Where Are Low-Income and Minority Metrorail Riders?
The demographics of Metrorail riders change dramatically station to station, and reflect the race and income divisions of our region.
As part of Metro’s Title VI program, we spend time making sure we don’t disproportionately impact low-income and minority riders when we change and deliver service, change fares, and other policy changes. Our 2012 Metrorail Passenger Survey tells us a good deal of information about the race and income ranges of our riders, by where they are going, and when they travel. We conduct this research ourselves, giving us an extremely robust dataset on our riders. These survey responses are a key source of data underlying our Title VI analyses. In many ways, these results confirm that our region remains a Region Divided by income and race – across a noticeable east-west divide.

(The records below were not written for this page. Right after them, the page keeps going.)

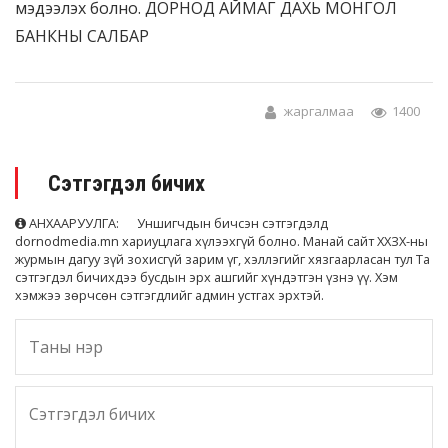
мэдээлэх болно. ДОРНОД АЙМАГ ДАХЬ МОНГОЛ
БАНКНЫ САЛБАР
жаргалмаа
1400
Сэтгэгдэл бичих
АНХААРУУЛГА: Уншигчдын бичсэн сэтгэгдэлд
dornodmedia.mn хариуцлага хүлээхгүй болно. Манай сайт ХХЗХ-ны
журмын дагуу зүй зохисгүй зарим үг, хэллэгийг хязгаарласан тул Та
сэтгэгдэл бичихдээ бусдын эрх ашгийг хүндэтгэн үзнэ үү. Хэм
хэмжээ зөрчсөн сэтгэгдлийг админ устгах эрхтэй.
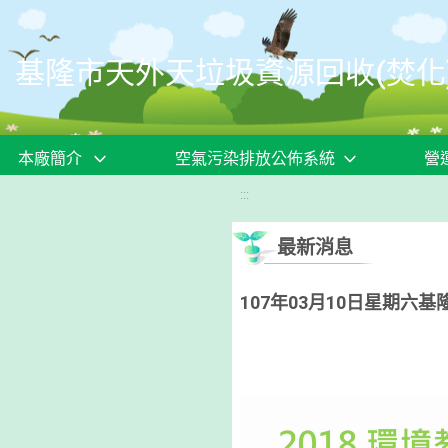
移至網頁之主要內容區位置
基隆市天外天垃圾資源回收(焚化
本廠簡介
空氣污染排放公佈系統
營
:::
最新消息
107年03月10日星期六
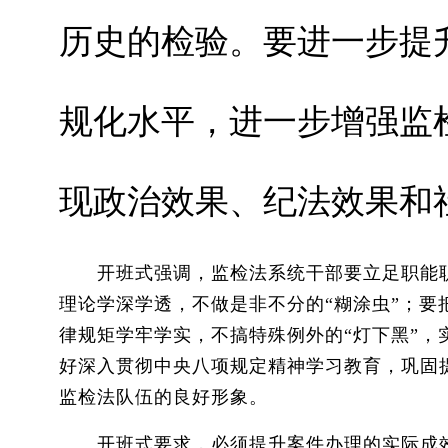
历史的检验。要进一步提
规化水平，进一步增强监
现政治效果、纪法效果和
开班式强调，监检法系统干部要立足职能
理论学深学透，不做是非不分的“糊涂虫”；要
律规矩学牢学实，不搞特殊例外的“灯下黑”
好深入贯彻中央八项规定精神学习教育，巩固
监检法队伍的良好形象。
开班式要求，必须提升案件办理的实际成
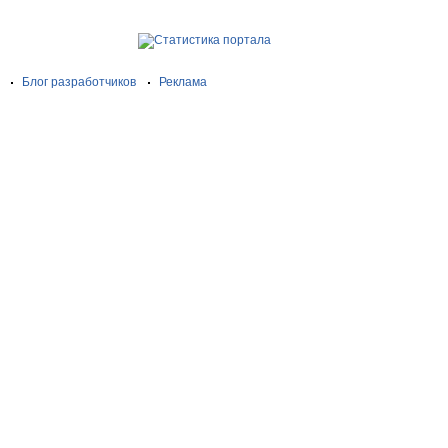
Блог разработчиков
Реклама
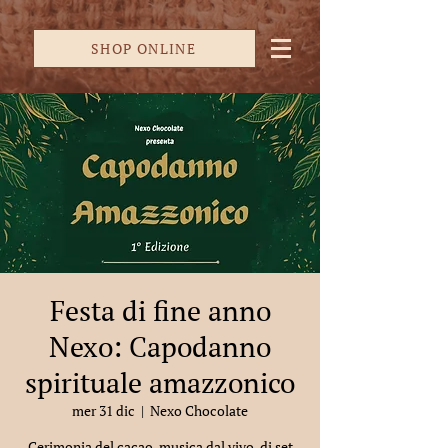
SHOP ONLINE
Festa di fine anno
Nexo: Capodanno
spirituale amazzonico
mer 31 dic
  |  
Nexo Chocolate
Cerimonia del cacao, musica dal vivo, di set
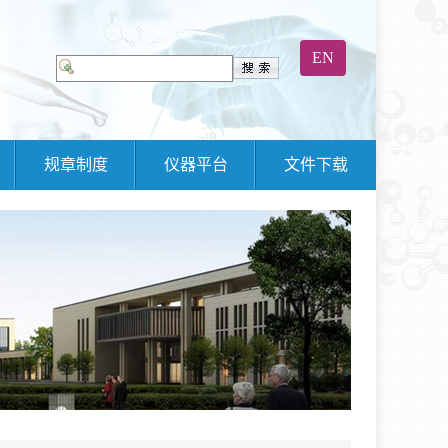
EN
规章制度
仪器平台
文件下载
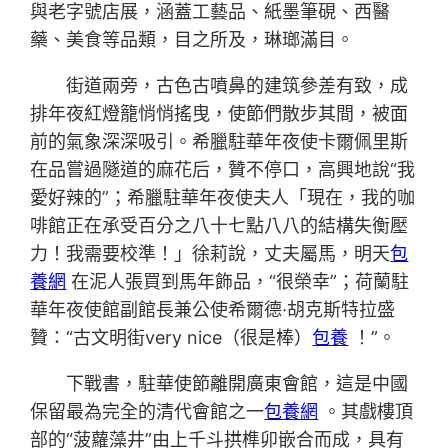
與老字號店展，涵蓋工藝品、紙墨筆硯、西醫
藥、美食等品類，目之所及，琳瑯滿目。
街道兩旁，古色古噴鼻的建筑參差有致，成
排年夜紅燈籠悄悄搖曳，使節們散步其間，被面
前的氣象深深吸引。希臘駐華年夜使卡爾佩里斯
在品嘗過隧道的麻花后，贊不停口，高興地說“我
愛好辣的”；希臘駐華年夜使夫人「現在，我的咖
啡館正在承受百分之八十七點八八的結構失衡壓
力！我需要校準！」徐莉說，丈夫屬馬，明天
包
養網
在泥人張買到馬年飾品，“很榮幸”；荷蘭駐
華年夜使館副館長兼公使希爾德·胡克斯特拉盛
贊：“古文明街very nice（很是棒）
包養
！”。
下戰書，駐華使節離開廣東會館，這是中國
保留最為完全的清代會館之一
包養網
。其戲樓頂
部的“菠蘿藻井”由上千斗拱榫卯嵌合而成，具有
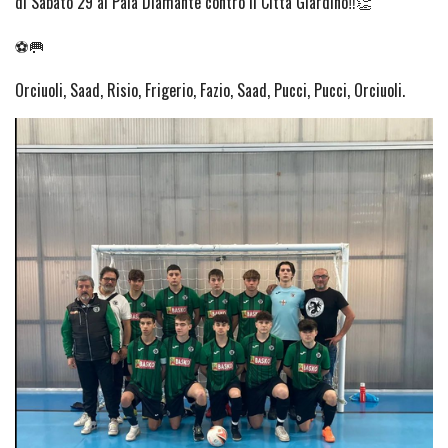
di Sabato 29 al Pala Diamante contro il Città Giardino‼️👏
⚽🥅
Orciuoli, Saad, Risio, Frigerio, Fazio, Saad, Pucci, Pucci, Orciuoli.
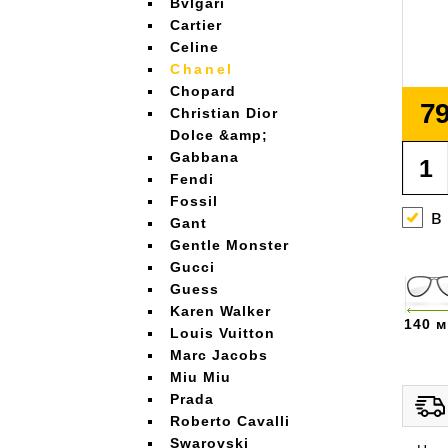
Bvlgari
Cartier
Celine
Chanel
Chopard
79
Christian Dior
Dolce &amp;
Gabbana
Fendi
Fossil
в
Gant
Gentle Monster
Gucci
Guess
Karen Walker
140 
Louis Vuitton
Marc Jacobs
Miu Miu
Prada
Roberto Cavalli
Swarovski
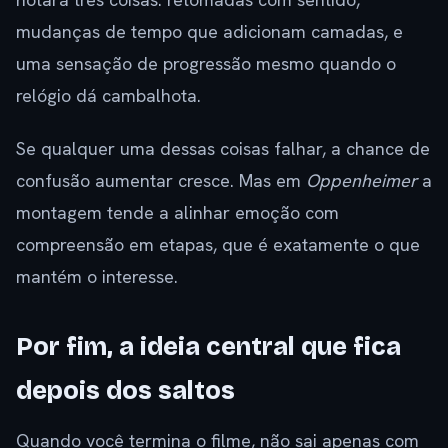
mudanças de tempo que adicionam camadas, e
uma sensação de progressão mesmo quando o
relógio dá cambalhota.
Se qualquer uma dessas coisas falhar, a chance de
confusão aumentar cresce. Mas em
Oppenheimer
a
montagem tende a alinhar emoção com
compreensão em etapas, que é exatamente o que
mantém o interesse.
Por fim, a ideia central que fica
depois dos saltos
Quando você termina o filme, não sai apenas com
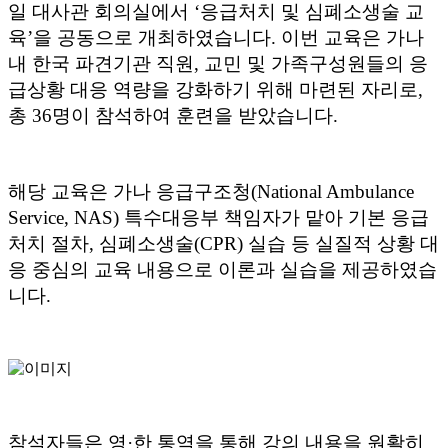
일 대사관 회의실에서 ‘응급처치 및 심폐소생술 교
육’을 공동으로 개최하였습니다. 이번 교육은 가나
내 한국 파견기관 직원, 교민 및 가족구성원들의 응
급상황 대응 역량을 강화하기 위해 마련된 자리로,
총 36명이 참석하여 훈련을 받았습니다.
해당 교육은 가나 응급구조청(National Ambulance
Service, NAS) 특수대응부 책임자가 맡아 기본 응급
처치 절차, 심폐소생술(CPR) 실습 등 실질적 상황 대
응 중심의 교육 내용으로 이론과 실습을 제공하였습
니다.
참석자들은 영·한 통역을 통해 강의 내용을 원활히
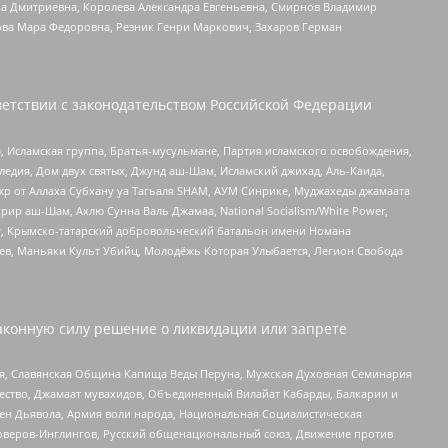
а Дмитриевна, Королева Александра Евгеньевна, Смирнов Владимир
ова Мара Федоровна, Резник Генри Маркович, Захаров Герман
етствии с законодательством Российской Федерации
 Исламская группа, Братья-мусульмане, Партия исламского освобождения,
едия, Дом двух святых, Джунд аш-Шам, Исламский джихад, Аль-Каида,
жр от Аллаха Субхану уа Тагьаля SHAM, АУМ Синрике, Муджахеды джамаата
рир аш-Шам, Ахлю Сунна Валь Джамаа, National Socialism/White Power,
рг, Крымско-татарский добровольческий батальон имени Номана
оев, Маньяки Культ Убийц, Молодёжь Которая Улыбается, Легион Свобода
аконную силу решение о ликвидации или запрете
ья, Славянская Община Капища Веды Перуна, Мужская Духовная Семинария
щество, Джамаат мувахидов, Объединенный Вилайат Кабарды, Балкарии и
ден Дьявола, Армия воли народа, Национальная Социалистическая
роверов-Инглингов, Русский общенациональный союз, Движение против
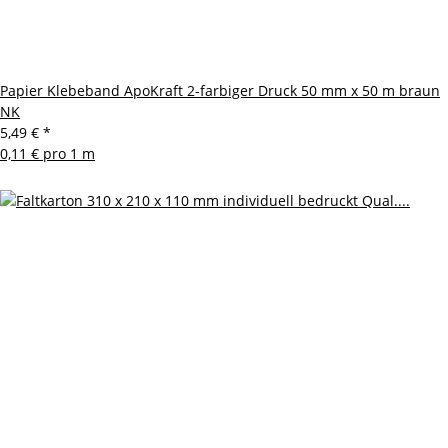
Papier Klebeband ApoKraft 2-farbiger Druck 50 mm x 50 m braun
NK
5,49 €
*
0,11 € pro 1 m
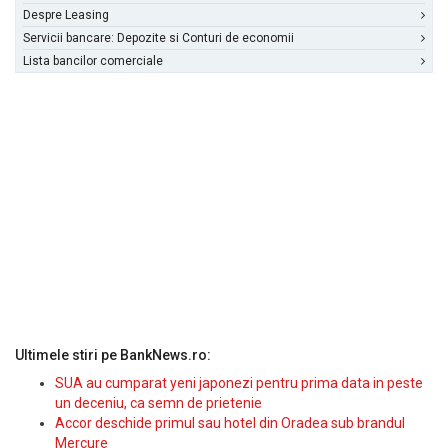
Despre Leasing
Servicii bancare: Depozite si Conturi de economii
Lista bancilor comerciale
Ultimele stiri pe BankNews.ro:
SUA au cumparat yeni japonezi pentru prima data in peste
un deceniu, ca semn de prietenie
Accor deschide primul sau hotel din Oradea sub brandul
Mercure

The map below shows low-income Metrorail riders by origin station, for a typical weekday in May 2012. Metro defines low-income as a rider with a household income less than $30,000 per year. Low-income ridership is somewhat concentrated in several areas, such as the inner southeast Green Line, and inner stations on the eastern Blue and Orange lines. The Green Line between Prince George’s Plaza and Shaw-Howard is also home to relatively large proportions of low-income riders.
No single station is more than 45% low-income.
The next map shows minority Metrorail ridership by origin station, again for a weekday in May 2012. For Title VI purposes, a minority is defined as anyone who self-identifies as other than White, Non-Hispanic on our passenger survey. Minority ridership is concentrated most heavily on the eastern side of the rail network, but is also spread across other areas of the network as well – e.g., Wheaton and Glenmont, the Green-Yellow line. No single station is less than 22% minority.
We remain mindful of the travel patterns of low-income and minority riders, and use this data to help avoid disproportionate impacts to these riders when we make changes to the system. For example, we analyzed the impacts of the Silver Line at the passenger-trip level, looking at impacts and demographics at the individual origin-destination (O-D) pair level.
What patterns do you see here? Does anything jump out at you?